2 large dried chipotle chiles*
2 large dried ancho chiles*
12 ounces Mexican lager such as Tecate
1/4 cup white (silver) tequila
3 1/2 pounds pork shoulder, cut into 2-in. cubes
2 teaspoons kosher salt
1 tablespoon vegetable oil
1 medium onion, chopped
3 garlic cloves, chopped
3/4 pound tomatoes, chopped
2 teaspoons dried Mexican oregano*
2 teaspoons ground cumin
Accompaniments: cabbage and cilantro slaw with lime vinaigrette, lime wedges, crumbled cotija cheese, and tortilla chips
How to Make It
Preheat oven to 350°. Wipe chiles clean with a damp cloth. In a dry, heavy saucepan over medium heat, toast chiles until fragrant and puffy, turning occasionally to keep them from burning, 3 to 5 minutes. Let cool slightly, then remove stems, seeds, and membranes. Pour beer and tequila over chiles to soften.

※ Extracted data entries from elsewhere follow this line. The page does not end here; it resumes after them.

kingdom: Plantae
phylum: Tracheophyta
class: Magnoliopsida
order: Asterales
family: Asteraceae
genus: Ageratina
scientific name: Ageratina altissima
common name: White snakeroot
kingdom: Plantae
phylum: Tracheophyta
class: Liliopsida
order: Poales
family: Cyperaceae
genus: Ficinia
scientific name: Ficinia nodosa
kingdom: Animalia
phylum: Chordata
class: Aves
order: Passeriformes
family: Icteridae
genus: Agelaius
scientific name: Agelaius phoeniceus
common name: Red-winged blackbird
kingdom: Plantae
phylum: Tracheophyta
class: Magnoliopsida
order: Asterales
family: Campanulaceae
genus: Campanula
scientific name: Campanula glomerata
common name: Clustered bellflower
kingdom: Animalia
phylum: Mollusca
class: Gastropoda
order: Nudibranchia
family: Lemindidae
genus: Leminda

Meanwhile, season pork with salt. Heat oil in a heavy, large ovenproof pot such as a Dutch oven over medium-high heat. Brown half the pork at a time, turning as needed, 8 to 10 minutes per batch. Transfer browned pork to a bowl.
Add onion and garlic to pot; cook until soft, stirring often, 5 minutes. Stir in beer mixture, tomatoes, oregano, cumin, and pork. Add water if needed to barely cover pork. Bring to a boil over high heat; cover.
Bake stew until pork is falling-apart tender, 3 hours. Skim fat. Ladle stew into bowls and serve with accompaniments.
*Find in the Latino foods aisle or spice aisle of a supermarket, or at a Latino market.
Have made this 3 times now, and I'm very pleased with the result. First time i followed the recipe, second time I omitted the tequila, third time I used tomatillos instead of the tomatoes. I liked the last version the best. Great, deep, earthy flavor, not too picante. Now a family favorite :)
This recipe was one of three in a Sunset Mexican flavors feature that we tried. The other two were lamb shanks braised in adobo and a beef in a cola and peppers braise. We thought both of those were very good. But this one, not so much. We love Mexican flavors and the heat of chili spice, but this one seemed too hot and the flavors, even with the tequila (one of our favorite adds) for flavor profile kick just didn't do it for us. Easy to make for sure and not a bad recipe, just not our taste.